Text segment
If UACC is one of several creditors coming at you at once, it is worth understanding your options before a judgment is entered. You can request a consult to speak with a bankruptcy attorney.

Frequently Asked Questions

Is United Auto Credit a legitimate company?

Yes. UACC is a licensed auto finance company operating legally in California and nationwide. Consumer complaints about their collection practices are numerous, but they are a legitimate lender — not a scam operation.

Why do I owe UACC if I never dealt with them?

Because the dealership where you bought your car sold your financing contract to UACC. This is standard in indirect auto lending. UACC became your lender at the time of the assignment, regardless of whether you were notified.

Can UACC repossess my car without notice in California?

In California, a lender can repossess your vehicle without advance notice the moment you default. But UACC must follow strict post-repossession notice requirements under Cal. Civ. Code § 2983.2 before they can sell the car or pursue a deficiency.

What if UACC repossessed my car but I was current on my payments?

Document everything immediately — payment records, bank statements, confirmation numbers. A repossession while current on payments may be a wrongful repossession claim under California Civil Code § 2983.3 and a violation of the FDCPA and Rosenthal Act.

Does this apply outside California?

Laws vary by state. The FDCPA is federal and applies nationwide. California’s Rosenthal Act and Rees-Levering protections are California-specific. If you are in another state, consult the rules in your state.

Written instruction A
Write the entry lines from the one containing "text 付現金，助理交付白米及印有競選文宣之藥布，約定邱ＯＯ投票 [177, 180, 1063, 242]" through the one containing "text 覆，是難憑其有瑕疵之證詞為被告不利之認定。又依證人邱ＯＯ於 [202, 1035, 1063, 1191]" as a numbered list, skipping blank lines.

Supplied data
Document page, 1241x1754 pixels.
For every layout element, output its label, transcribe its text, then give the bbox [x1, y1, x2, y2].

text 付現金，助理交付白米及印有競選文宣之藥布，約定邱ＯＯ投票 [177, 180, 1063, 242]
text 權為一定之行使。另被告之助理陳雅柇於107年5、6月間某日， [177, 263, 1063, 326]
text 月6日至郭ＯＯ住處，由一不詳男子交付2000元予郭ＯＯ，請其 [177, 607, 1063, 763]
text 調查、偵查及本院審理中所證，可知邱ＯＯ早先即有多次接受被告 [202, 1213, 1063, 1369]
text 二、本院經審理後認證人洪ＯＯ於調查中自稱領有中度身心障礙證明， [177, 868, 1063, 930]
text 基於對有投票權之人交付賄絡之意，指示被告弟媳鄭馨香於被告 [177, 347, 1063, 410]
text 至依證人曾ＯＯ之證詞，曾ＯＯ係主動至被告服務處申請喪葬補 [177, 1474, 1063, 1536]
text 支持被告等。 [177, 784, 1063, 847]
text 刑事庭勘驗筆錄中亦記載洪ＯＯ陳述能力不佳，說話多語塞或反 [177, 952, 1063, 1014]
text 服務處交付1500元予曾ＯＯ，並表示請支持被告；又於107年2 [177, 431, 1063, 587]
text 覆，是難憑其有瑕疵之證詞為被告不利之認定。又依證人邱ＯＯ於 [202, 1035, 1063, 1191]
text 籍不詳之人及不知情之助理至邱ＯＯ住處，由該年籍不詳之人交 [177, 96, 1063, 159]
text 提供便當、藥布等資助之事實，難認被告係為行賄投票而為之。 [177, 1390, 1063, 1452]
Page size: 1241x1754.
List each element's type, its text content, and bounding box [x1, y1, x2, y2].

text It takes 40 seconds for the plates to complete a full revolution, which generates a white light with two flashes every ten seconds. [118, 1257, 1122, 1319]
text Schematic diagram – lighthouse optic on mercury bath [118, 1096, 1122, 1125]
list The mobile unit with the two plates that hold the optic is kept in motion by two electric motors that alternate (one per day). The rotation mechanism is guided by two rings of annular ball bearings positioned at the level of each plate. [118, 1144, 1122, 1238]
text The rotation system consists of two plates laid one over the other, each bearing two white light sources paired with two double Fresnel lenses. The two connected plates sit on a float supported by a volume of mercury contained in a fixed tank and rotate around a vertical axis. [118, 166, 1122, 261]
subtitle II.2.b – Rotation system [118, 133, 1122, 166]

Written instruction B
According to the UACC FAQ, why can a person owe UACC without ever having dealt with the company?

Final answer A
1. text 付現金，助理交付白米及印有競選文宣之藥布，約定邱ＯＯ投票 [177, 180, 1063, 242]
2. text 權為一定之行使。另被告之助理陳雅柇於107年5、6月間某日， [177, 263, 1063, 326]
3. text 月6日至郭ＯＯ住處，由一不詳男子交付2000元予郭ＯＯ，請其 [177, 607, 1063, 763]
4. text 調查、偵查及本院審理中所證，可知邱ＯＯ早先即有多次接受被告 [202, 1213, 1063, 1369]
5. text 二、本院經審理後認證人洪ＯＯ於調查中自稱領有中度身心障礙證明， [177, 868, 1063, 930]
6. text 基於對有投票權之人交付賄絡之意，指示被告弟媳鄭馨香於被告 [177, 347, 1063, 410]
7. text 至依證人曾ＯＯ之證詞，曾ＯＯ係主動至被告服務處申請喪葬補 [177, 1474, 1063, 1536]
8. text 支持被告等。 [177, 784, 1063, 847]
9. text 刑事庭勘驗筆錄中亦記載洪ＯＯ陳述能力不佳，說話多語塞或反 [177, 952, 1063, 1014]
10. text 服務處交付1500元予曾ＯＯ，並表示請支持被告；又於107年2 [177, 431, 1063, 587]
11. text 覆，是難憑其有瑕疵之證詞為被告不利之認定。又依證人邱ＯＯ於 [202, 1035, 1063, 1191]

Final answer B
The dealership where the person bought the car sold the financing contract to UACC, which is standard in indirect auto lending. UACC became the lender when the contract was assigned, whether or not the person was notified.